Ted Shaw Blog

The fate of the 20-year old Children’s Health Insurance Program hangs in the balance as Congress hasn’t appropriated funds for its continuation.

CHIP provides low-cost health coverage through a state and federal partnership to more than 9 million children nationwide and about 370,000 pregnant women. In Texas, 400,000 children depend on CHIP for preventive, primary and specialty health care services, and 35,000 pregnant women rely on it for a healthy pregnancy.

Federal funding for CHIP expired in September. Since then, Texas has been relying on carryover funds to keep the program going. Those funds could run out by the end of January; although Texas has requested a special disbursement of federal funding to sustain the program through February.

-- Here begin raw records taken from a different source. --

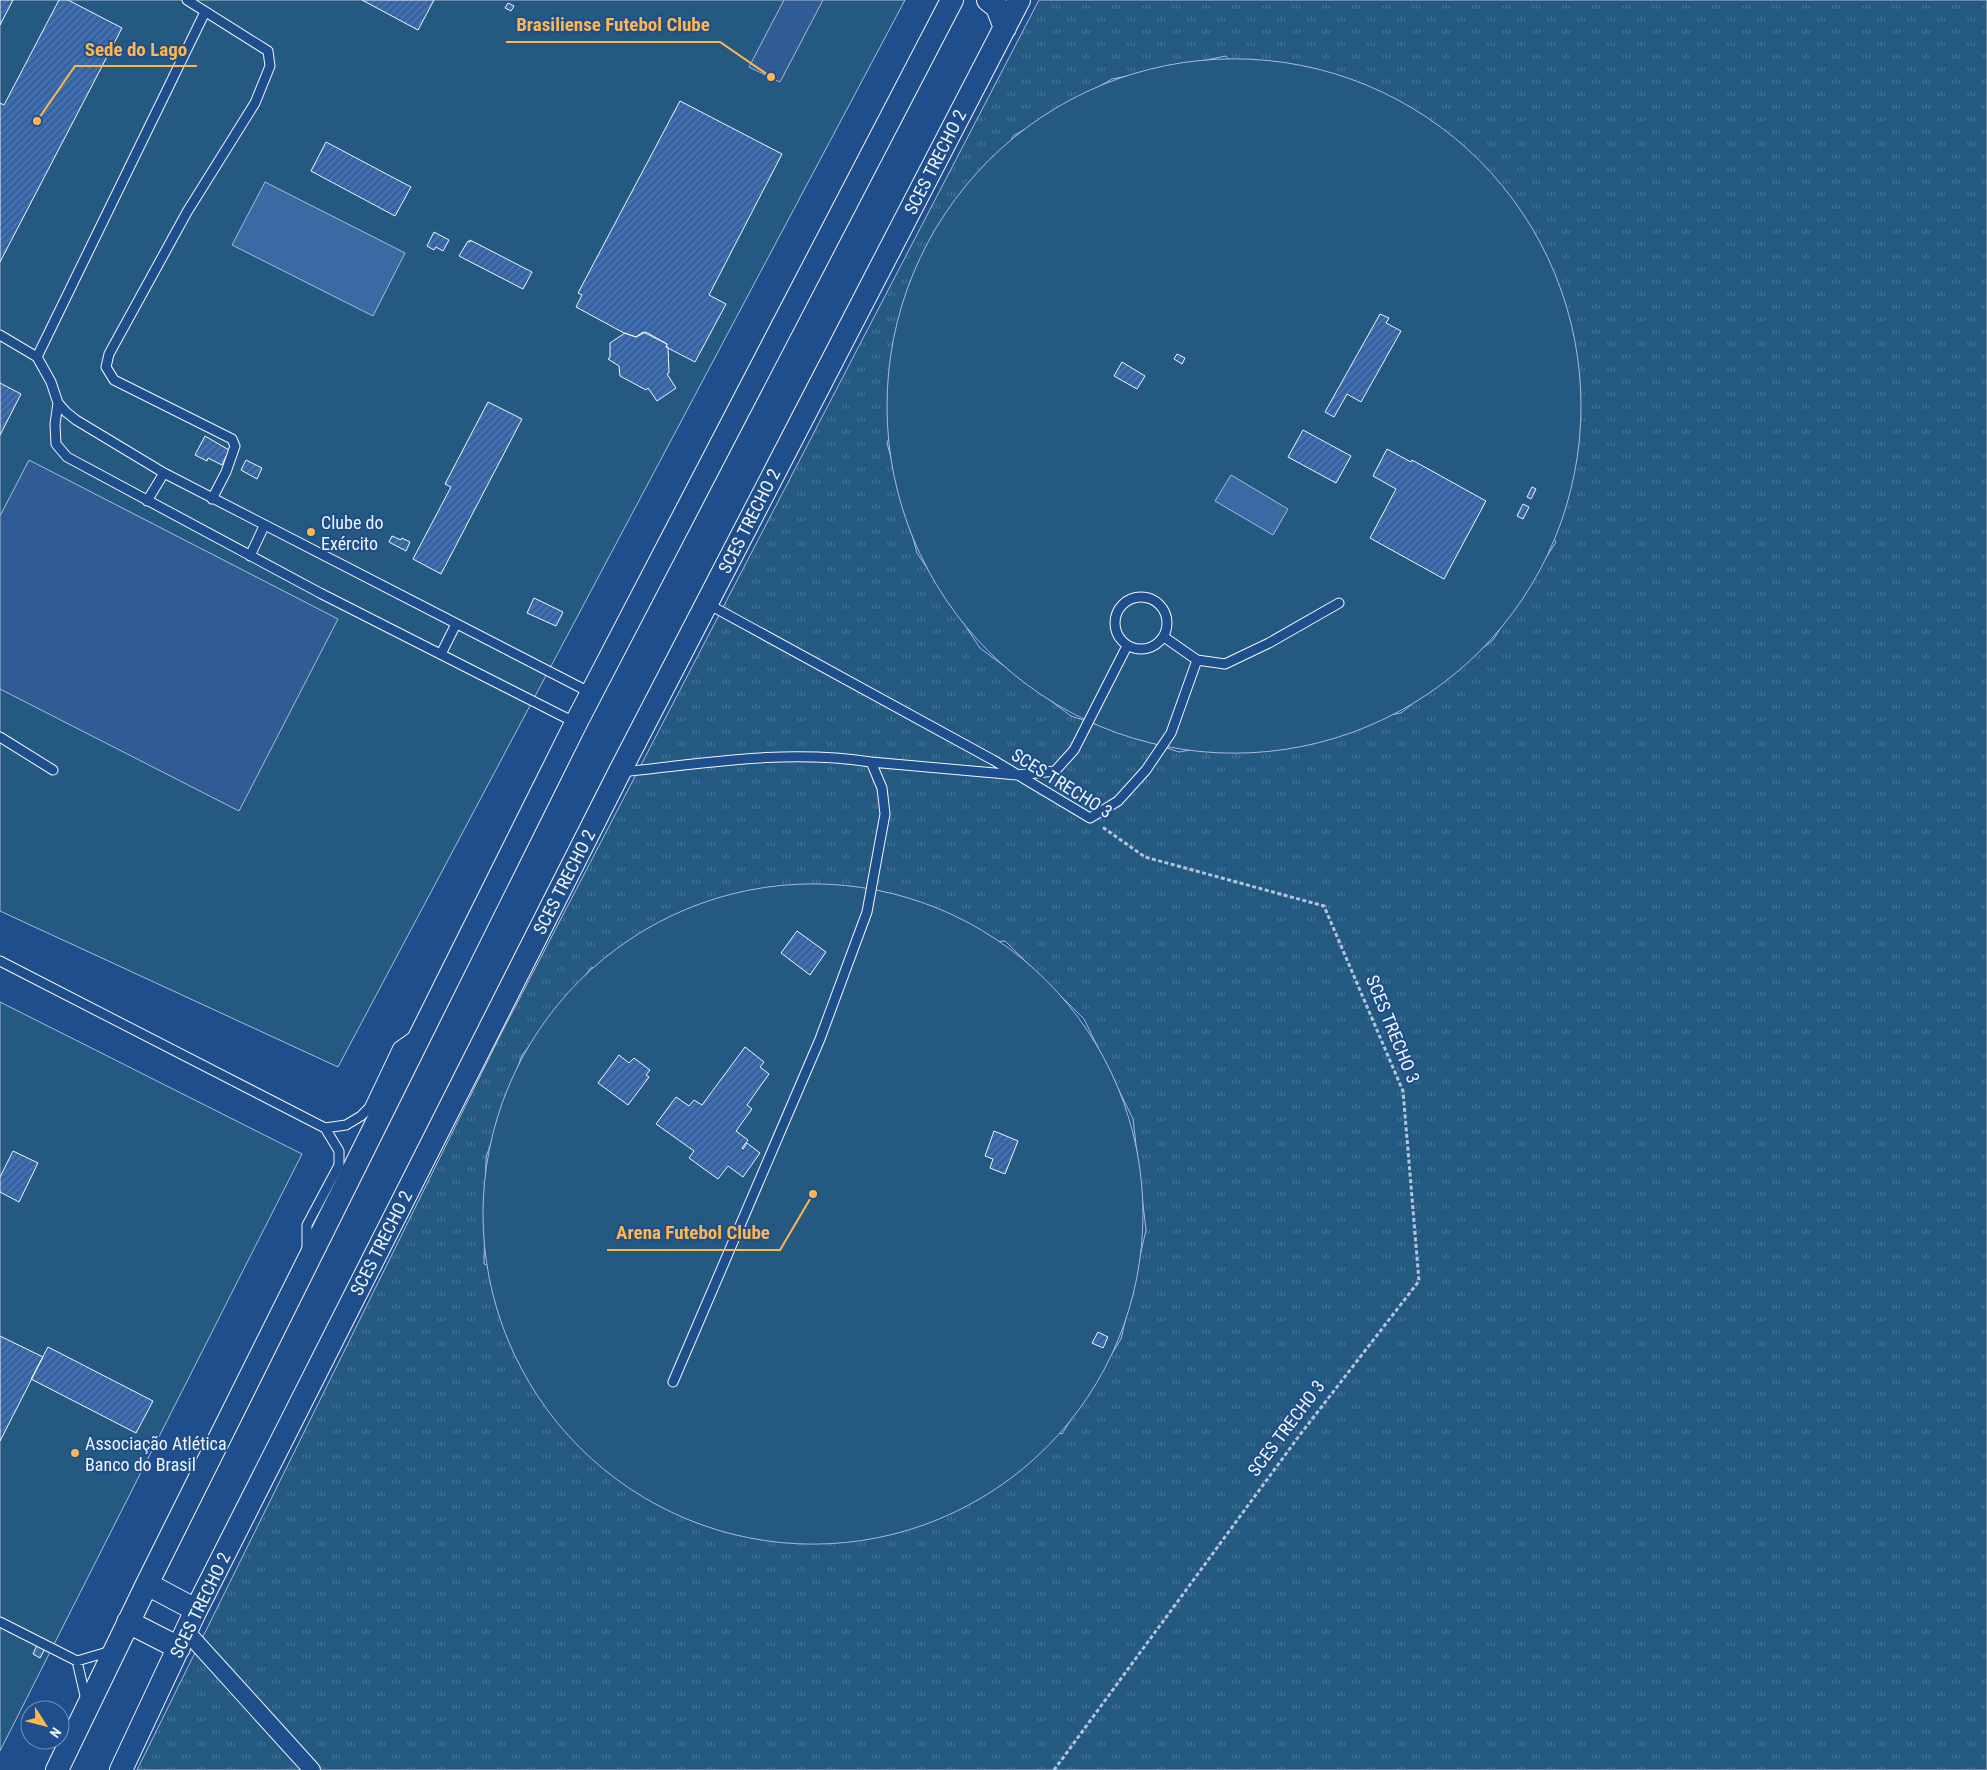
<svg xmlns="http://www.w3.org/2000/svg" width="1987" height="1770" viewBox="0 0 1987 1770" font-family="'Roboto Condensed',sans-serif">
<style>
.grass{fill:url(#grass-tufts);stroke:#a8bbd7;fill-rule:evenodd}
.park{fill:#245a82;stroke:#a8bbd7}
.parking{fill:#305b95;stroke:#a8bbd7}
.water{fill:#3b69a3;stroke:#a8bbd7}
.building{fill:url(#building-hatch);stroke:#f2f6ff}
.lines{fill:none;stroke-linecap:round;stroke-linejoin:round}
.lane-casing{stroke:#f2f6ff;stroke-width:11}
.street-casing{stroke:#f2f6ff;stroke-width:18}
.secondary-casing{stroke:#f2f6ff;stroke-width:24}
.path{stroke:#b3c4dc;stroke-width:3;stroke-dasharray:4 2.5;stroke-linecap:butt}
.lane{stroke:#1f4e8c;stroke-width:9}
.street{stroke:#1f4e8c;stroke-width:16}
.secondary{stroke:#1f4e8c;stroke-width:22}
.poi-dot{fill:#ffb74d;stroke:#1f4e8c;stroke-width:2}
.labels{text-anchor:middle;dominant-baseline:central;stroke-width:4;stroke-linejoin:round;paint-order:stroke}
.street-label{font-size:18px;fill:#f2f6ff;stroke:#1f4e8c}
.poi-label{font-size:18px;fill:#f2f6ff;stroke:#1f4e8c;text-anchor:start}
.leader{fill:none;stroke:#ffb74d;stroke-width:2}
.callout-dot{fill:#ffb74d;stroke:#1f4e8c;stroke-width:2}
.callout-label{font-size:19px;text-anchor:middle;font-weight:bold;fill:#ffb74d;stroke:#1f4e8c;stroke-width:4;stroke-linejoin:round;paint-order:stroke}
</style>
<defs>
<pattern id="grass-tufts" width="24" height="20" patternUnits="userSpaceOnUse" patternTransform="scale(1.25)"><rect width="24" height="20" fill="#245a82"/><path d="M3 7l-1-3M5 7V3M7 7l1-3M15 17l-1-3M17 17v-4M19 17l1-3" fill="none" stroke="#447295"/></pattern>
<pattern id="building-hatch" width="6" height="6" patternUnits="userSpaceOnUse" patternTransform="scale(1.25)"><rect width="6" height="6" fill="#3563a3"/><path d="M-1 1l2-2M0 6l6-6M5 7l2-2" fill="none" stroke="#537ab1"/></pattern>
</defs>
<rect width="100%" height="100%" fill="#1f4e8c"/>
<!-- grass -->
<path class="grass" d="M1039 0H1987V1770H137L501 1034ZM1226 56 1556 542 1493 640 1401 713 1179 752 1071 716 980 648 917 553 887 443 1013 136 1112 79ZM1005 941 1084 1019 1133 1119 1146 1230 1121 1339 1062 1434 484 1264 486 1157 522 1055 591 968Z"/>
<!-- park -->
<path class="park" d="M0 0H905L338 1067 0 911Z
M887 406a347 347 0 1 1 694 0a347 347 0 1 1-694 0Z
M483 1214a330 330 0 1 1 660 0a330 330 0 1 1-660 0Z
M0 1002 302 1154 0 1751Z"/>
<!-- parking -->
<path class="parking" d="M784 0H823L780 82 749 67Z
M29 460 338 619 239 811 0 689V516Z"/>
<!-- water -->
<path class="water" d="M265 182 405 253 373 316 232 245Z
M1231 475 1288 509 1273 535 1215 501Z"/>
<!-- building -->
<path class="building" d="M0 0H13L0 25Z
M59 0H68L122 28 0 262V103L4 105Z
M362 0H434L418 30Z
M508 3 514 6 511 11 505 8Z
M680 101 782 154 709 295 726 304 695 362 666 347 667 344 646 332 636 337 624 333 576 307 582 295 578 293Z
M326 142 411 187 395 216 311 171Z
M434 232 449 240 443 251 436 247 434 250 427 246Z
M470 240 532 272 523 289 459 256 468 241 470 242Z
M1380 314 1389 318 1386 323 1401 331 1361 402 1347 394 1334 417 1325 412Z
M643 332 667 344 666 347H668L669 373 667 374 676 388 657 401 648 388 646 390 620 376 619 366 608 359 610 357V343L625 333 636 337Z
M1177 354 1185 358 1182 364 1174 359Z
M1122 362 1145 376 1137 389 1114 376Z
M0 383 21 394 0 435Z
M488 402 522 419 441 574 413 559 451 487 445 484Z
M1303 430 1351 456 1336 483 1288 457Z
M205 436 229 450 222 465 208 458 207 461 195 455Z
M1387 449 1411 462 1412 460 1486 501 1444 579 1370 538 1396 489 1373 476Z
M246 460 262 468 257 479 241 470Z
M1532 487 1536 489 1531 499 1527 497Z
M1523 504 1529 507 1523 519 1517 516Z
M392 536 401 540 402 538 410 542 406 551 389 542Z
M534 598 563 612 556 626 527 613Z
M797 931 826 952 810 975 781 953Z
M745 1047 764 1062 760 1067 769 1074 747 1105 752 1109 736 1131 748 1140 742 1148 743 1149 747 1143 760 1153 743 1177 728 1166 718 1179 689 1158 694 1151 656 1124 676 1097 689 1106 694 1100 702 1105Z
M619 1055 629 1063 634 1058 650 1070 646 1075 649 1077 628 1105 598 1083Z
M994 1131 1018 1141 1005 1174 990 1168 993 1159 985 1156Z
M13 1151 38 1163 19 1202 0 1192V1177Z
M1098 1332 1108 1337 1103 1348 1092 1343Z
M0 1336 43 1357 0 1441Z
M48 1347 153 1401 136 1433 31 1379Z
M38 1643 46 1647 40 1658 33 1654Z"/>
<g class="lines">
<defs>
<path id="lane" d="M187 0 268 51 270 66 255 103 187 212 109 354 106 367 114 380 232 439 235 446 226 472 212 499
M0 335 37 357 51 382 58 403
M37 357 205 12
M147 501 164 473
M250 556 264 526
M1115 623a26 26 0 1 1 52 0a26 26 0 1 1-52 0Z
M706 603 993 760 1090 818 1118 801 1146 770 1171 733 1197 660
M1164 637 1197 660 1225 664 1269 643 1339 603
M441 654 456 624
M576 723 320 593 67 457 56 444 55 424 58 403 66 412 76 420 164 473 591 693
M0 737 53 770
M871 762 1017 775 1055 771 1074 750 1127 646
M623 772C705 763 788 749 871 762L882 788 885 814 867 912 820 1039 673 1382
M0 961 325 1128 339 1151V1165L307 1225V1248
M325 1128 346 1125 361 1116 369 1108 398 1047 412 1037
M0 1622 77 1661 111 1651
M77 1661 86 1700"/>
<path id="street" d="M186 1631 312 1770"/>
<path id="secondary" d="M988 0 997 7 1005 28
M147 1584 196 1610
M128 1622 179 1648
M57 1770 147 1584 576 723 952 0
M121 1770 196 1610 619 773 1019 0"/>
</defs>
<!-- lane casing -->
<use href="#lane" class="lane-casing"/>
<!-- street casing -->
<use href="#street" class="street-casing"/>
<!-- secondary casing -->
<use href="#secondary" class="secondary-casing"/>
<!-- path -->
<path class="path" d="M1054 1770 1299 1436 1419 1281 1403 1091 1324 906 1145 857 1101 826"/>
<!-- lane -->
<use href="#lane" class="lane"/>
<!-- street -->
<use href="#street" class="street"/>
<!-- secondary -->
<use href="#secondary" class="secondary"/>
</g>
<!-- markers -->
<g class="poi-dot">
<circle cx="311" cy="532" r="5"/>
<circle cx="75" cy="1453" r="5"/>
</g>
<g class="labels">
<!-- street labels -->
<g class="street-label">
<text transform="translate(935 162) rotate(-63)">SCES TRECHO 2</text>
<text transform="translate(749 521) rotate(-63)">SCES TRECHO 2</text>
<text transform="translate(1062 783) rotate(32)">SCES TRECHO 3</text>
<text transform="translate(564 882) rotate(-63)">SCES TRECHO 2</text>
<text transform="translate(1393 1029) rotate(68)">SCES TRECHO 3</text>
<text transform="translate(381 1243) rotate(-63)">SCES TRECHO 2</text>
<text transform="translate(1286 1428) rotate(-53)">SCES TRECHO 3</text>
<text transform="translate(200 1605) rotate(-64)">SCES TRECHO 2</text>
</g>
<!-- poi labels -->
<g class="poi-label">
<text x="321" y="522">Clube do<tspan x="321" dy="21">Exército</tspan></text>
<text x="85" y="1443">Associação Atlética<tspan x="85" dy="21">Banco do Brasil</tspan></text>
</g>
</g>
<!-- callouts -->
<path class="leader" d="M771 77L720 42H506M37 121L75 66H197M813 1194L780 1250H607"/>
<g class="callout-dot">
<circle cx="771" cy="77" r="5"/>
<circle cx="37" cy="121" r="5"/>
<circle cx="813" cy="1194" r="5"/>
</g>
<g class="callout-label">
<text x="613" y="31">Brasiliense Futebol Clube</text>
<text x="136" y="56">Sede do Lago</text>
<text x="693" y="1239">Arena Futebol Clube</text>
</g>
<!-- north arrow -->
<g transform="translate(45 1725) rotate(126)"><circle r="24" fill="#1f4e8c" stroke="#7391ba"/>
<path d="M0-4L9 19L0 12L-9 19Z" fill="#ffb74d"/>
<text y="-8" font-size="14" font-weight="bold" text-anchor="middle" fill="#f2f6ff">N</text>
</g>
</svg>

The state legally is required to send health coverage termination letters to children’s families 30 days before coverage ends. Depending on whether it receives the bridge funding, those letters could go out at the end of December or January.

Without continued CHIP funding, Congress risks adding to the uninsured in Texas – already the largest number in the nation — and undermining the long-term health and wellness of our nation’s most valuable resource.

Given all that CHIP offers to Texas children, families and health care providers, Congress needs to take quick action to continue CHIP funding. If funding isn’t approved by Dec. 15, the Texas Hospital Association encourages member hospitals to meet with their members of Congress during the holiday recess to ask for continued CHIP funding.